The two older boys, Ray and Pidney looked at each other sheepishly.
“Re-forming the Pirates was my idea,” said Mary. “I think I should be the leader.”
“A girl as leader?” asked Doble. “We only used to let girls in for sex parties.”
“Be careful what you say to Mary, Goon,” said Pidney.
“Or what? You’ll beat me up with your football muscles?”
“No,” said Ray. “The two of us will beat the crap out of you.” The fire flashing in Ray Zeffer’s eyes was even more intimidating than Pidney’s football muscles, and Pidney’s football muscles were seriously huge.
“Yeah, well… I guess there might be benefits to having girls in the Pirates,” grumbled Doble menacingly.
“So, it’s settled. The Norwall Pirates exist once more,” said Mary with a sparkly smile. “I will be the leader and Pidney will be second in command.”
“Who is the wizard?” growled Doble. “Milt is the hard one to replace.”
“I get that you always thought of Milt Morgan as Merlin and Brent Clarke as his King Arthur,” said Mary, “but do we really need a wizard?”
“Yeah, I think we do,” insisted Doble.
“You know we don’t have to let you be a Pirate this time,” warned Pidney.
“I’m the only real Norwall Pirate here,” said Doble imperially. “You have to have my permission to even do this.”
“It’s all right,” said Mary. “What is it you think we need a wizard for?”
Conrad Doble stood up to his full height and lightly bonked his head on a cellar rafter. After he rubbed his somewhat flattened head of hair, he went over to a nearby cabinet, and removed the right hand door which basically fell out when you touched it. He reached in and brought out a large peanut-butter jar filled with formaldehyde. Floating in it was the severed head of a huge black cat, its dead eyes popped and staring. He placed that on the crate in front of the old couch.
“Gack! What’s that?” asked Pidney.
“The secret mystical symbol of the Pirate leader,” said Mary.
“Smart girl,” said Conrad Doble. “If you know that, then surely you know what a wizard is for.”
“I’m guessing the keeper of secrets,” said Mary.
“The teller of stories!” Valerie blurted out.
“Yes!” said Doble. “Both of those things. But story-teller most of all. That’s what Milt used to do. He told us stories and made us believe in stuff.”
“So, who here is a story-teller?” asked Ray Zeffer.
“Tell us the story of your Uncle Noah,” Pidney said to Mary.
“He is NOT my uncle,” said Mary. “He’s just Dad’s friend. I used to call him uncle when I was little.”
“But that’s the idea, isn’t it?” asked Pidney. “That story you were telling me about your dad’s friend on the freighter in the South Seas? You could tell us that.”
“Maybe. You have to give me time to pull it all together. I think we need to leave that position open for the moment, to give others here a chance to tell a story of their own.” Mary glared in Conrad’s direction for a change.
“Okay,” said Doble. “It’s a deal.”
“Who will be in the club?” asked Pidney.
“I invited everyone here to be a Pirate,” said Mary. “I think all of us need to be here.

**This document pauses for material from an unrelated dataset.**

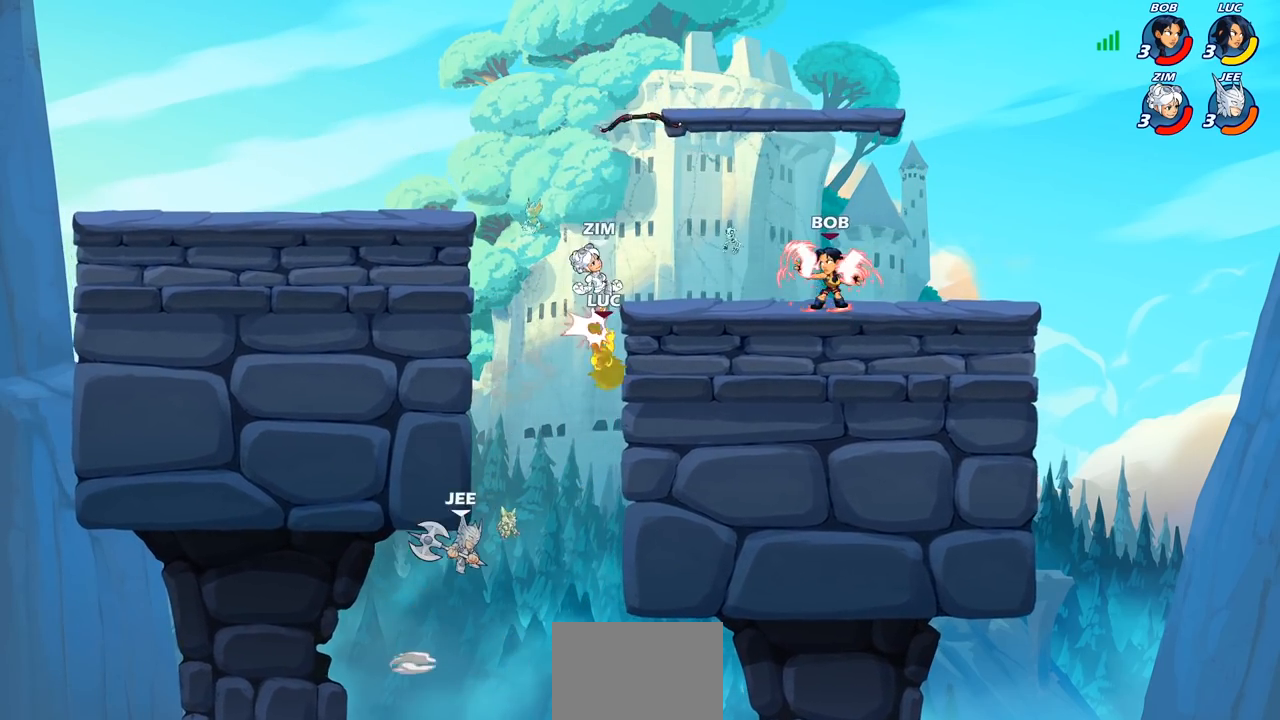
{"buttons": ["CROSS"], "left_stick": "left", "right_stick": "center", "events": [[300, "CIRCLE", "up"], [333, "left_stick", "center"], [400, "left_stick", "left"], [467, "CROSS", "down"]]}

The Norwall Pirates used to be a group of friends that supported each other and helped each other through hard times. That’s what we all need again. Especially Ray.”

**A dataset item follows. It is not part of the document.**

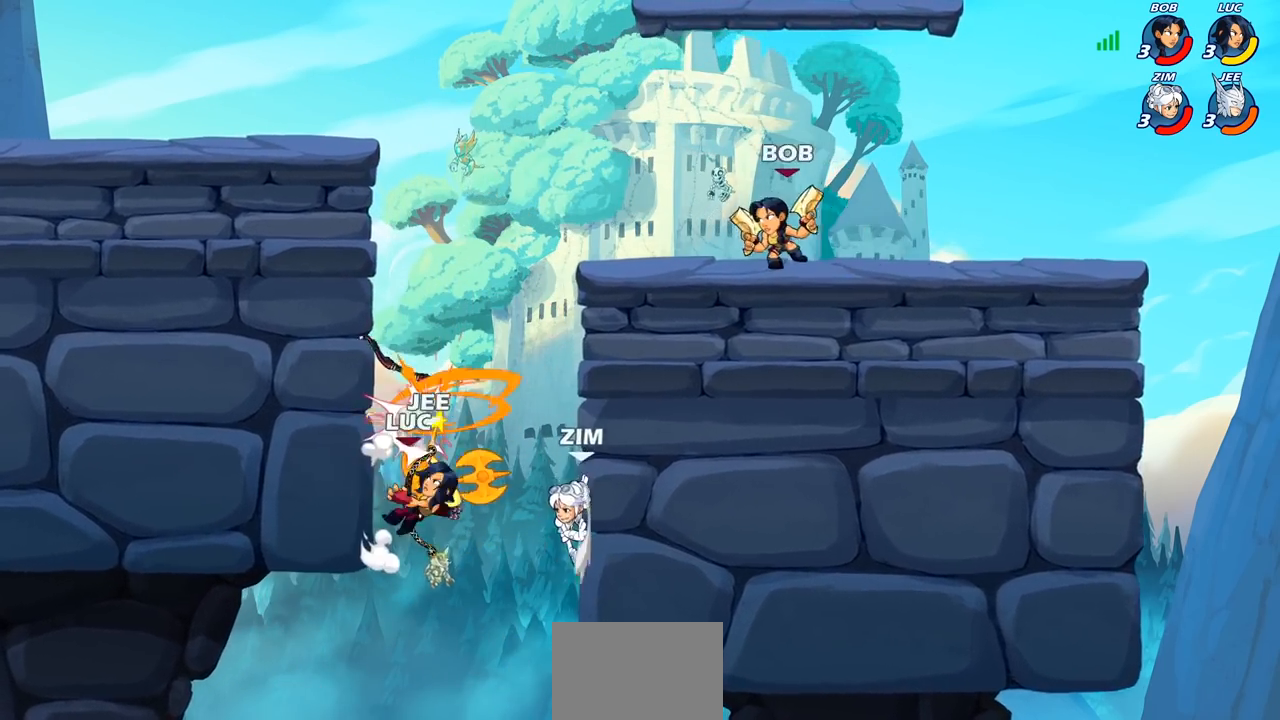
{"buttons": [], "left_stick": "right", "right_stick": "center", "events": [[17, "left_stick", "center"], [100, "CIRCLE", "up"], [500, "left_stick", "right"]]}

Ray Zeffer blushed and looked off into the darkness of the far corner of the cellar. Valerie wondered why. She decided she would find out… soon.
“Why didn’t you invite Billy Martin?” asked Danny Murphy. “He needs to be a Pirate too.”
“You are right,” said Mary with a smile. “But I didn’t know where to find him or how to get the message to him. Inviting him can be our first club project.”
“Club project? You make it sound all girly!” complained Doble.
So it was decided. Valerie Clarke was now the second girl ever to be a Norwall Pirate. She smiled to herself, but when she caught Doble looking at her again, she changed the smile for a frown.